**What you should do**. Copy each line below in which the word "Zugriff" occurs.

**Source records**.
· · ·
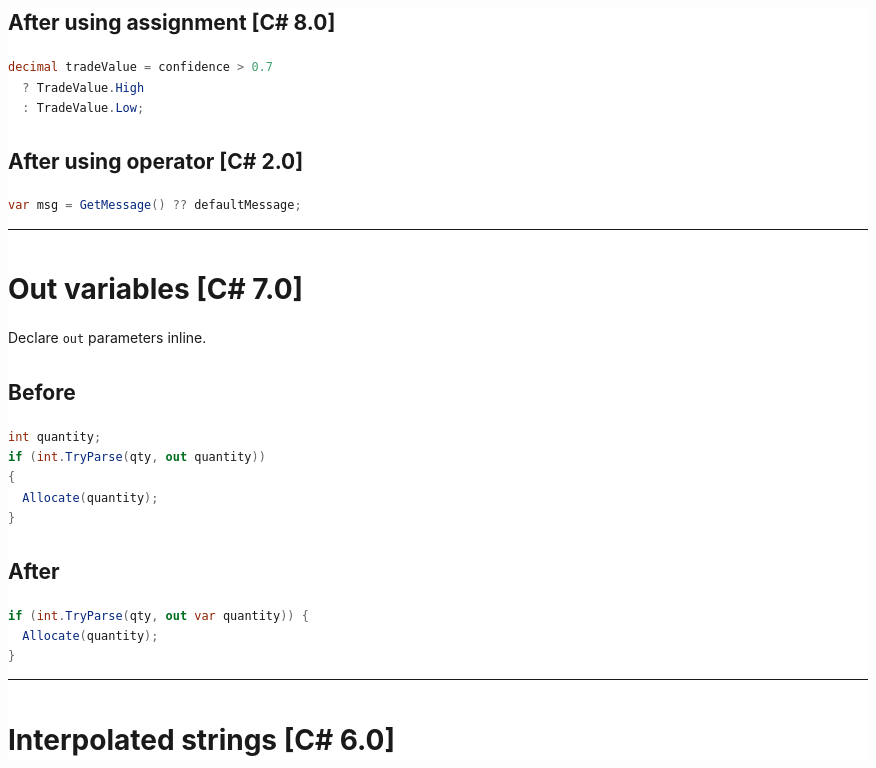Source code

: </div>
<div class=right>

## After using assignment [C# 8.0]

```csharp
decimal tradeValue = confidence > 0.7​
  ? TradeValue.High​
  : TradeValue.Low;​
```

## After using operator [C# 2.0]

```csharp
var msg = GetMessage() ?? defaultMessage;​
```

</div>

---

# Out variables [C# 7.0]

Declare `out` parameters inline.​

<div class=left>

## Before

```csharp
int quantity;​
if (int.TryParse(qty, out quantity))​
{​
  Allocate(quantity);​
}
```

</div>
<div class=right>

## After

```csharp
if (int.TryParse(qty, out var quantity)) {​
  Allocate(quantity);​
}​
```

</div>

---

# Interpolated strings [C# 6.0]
· · ·
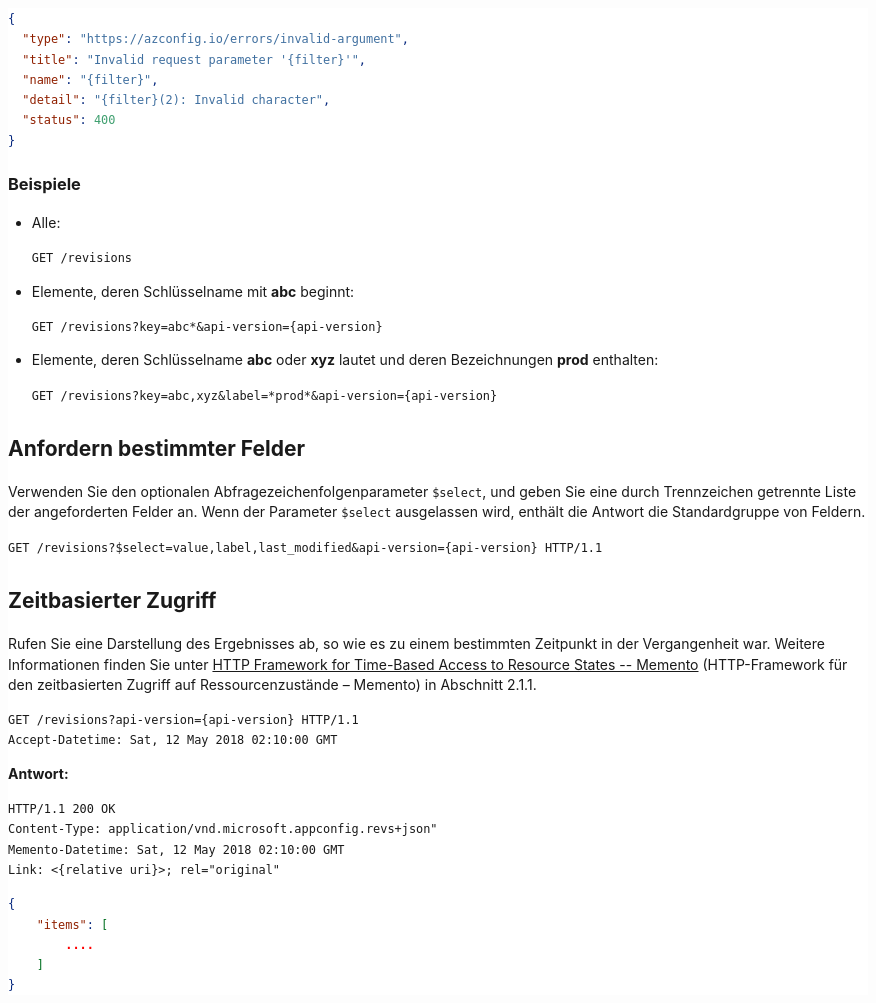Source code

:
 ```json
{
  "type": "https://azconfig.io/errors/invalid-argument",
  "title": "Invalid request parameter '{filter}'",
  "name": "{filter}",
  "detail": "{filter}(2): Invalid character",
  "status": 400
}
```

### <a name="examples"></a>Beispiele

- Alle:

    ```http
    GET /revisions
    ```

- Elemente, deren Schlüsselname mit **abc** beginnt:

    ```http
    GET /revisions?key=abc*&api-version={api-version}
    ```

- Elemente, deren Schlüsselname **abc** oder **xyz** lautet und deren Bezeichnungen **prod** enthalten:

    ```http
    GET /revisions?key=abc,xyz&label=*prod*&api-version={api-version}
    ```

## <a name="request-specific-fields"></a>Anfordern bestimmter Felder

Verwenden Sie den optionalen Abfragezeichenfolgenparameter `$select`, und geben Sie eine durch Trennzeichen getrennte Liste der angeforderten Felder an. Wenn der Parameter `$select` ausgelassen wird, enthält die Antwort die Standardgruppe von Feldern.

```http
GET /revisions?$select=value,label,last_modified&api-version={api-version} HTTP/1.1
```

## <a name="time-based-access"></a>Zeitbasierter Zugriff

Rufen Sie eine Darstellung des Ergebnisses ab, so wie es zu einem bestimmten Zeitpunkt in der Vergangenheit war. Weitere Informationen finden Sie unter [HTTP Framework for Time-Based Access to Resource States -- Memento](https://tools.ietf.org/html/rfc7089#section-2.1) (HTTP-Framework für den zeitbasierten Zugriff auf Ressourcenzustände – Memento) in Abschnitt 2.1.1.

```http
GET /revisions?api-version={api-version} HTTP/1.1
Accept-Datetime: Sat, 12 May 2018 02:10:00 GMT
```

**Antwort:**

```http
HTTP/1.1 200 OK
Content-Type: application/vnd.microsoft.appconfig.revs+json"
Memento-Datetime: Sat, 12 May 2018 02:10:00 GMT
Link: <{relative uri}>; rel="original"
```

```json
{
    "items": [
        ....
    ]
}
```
· · ·
**Answer section**.
## <a name="time-based-access"></a>Zeitbasierter Zugriff
Rufen Sie eine Darstellung des Ergebnisses ab, so wie es zu einem bestimmten Zeitpunkt in der Vergangenheit war. Weitere Informationen finden Sie unter [HTTP Framework for Time-Based Access to Resource States -- Memento](https://tools.ietf.org/html/rfc7089#section-2.1) (HTTP-Framework für den zeitbasierten Zugriff auf Ressourcenzustände – Memento) in Abschnitt 2.1.1.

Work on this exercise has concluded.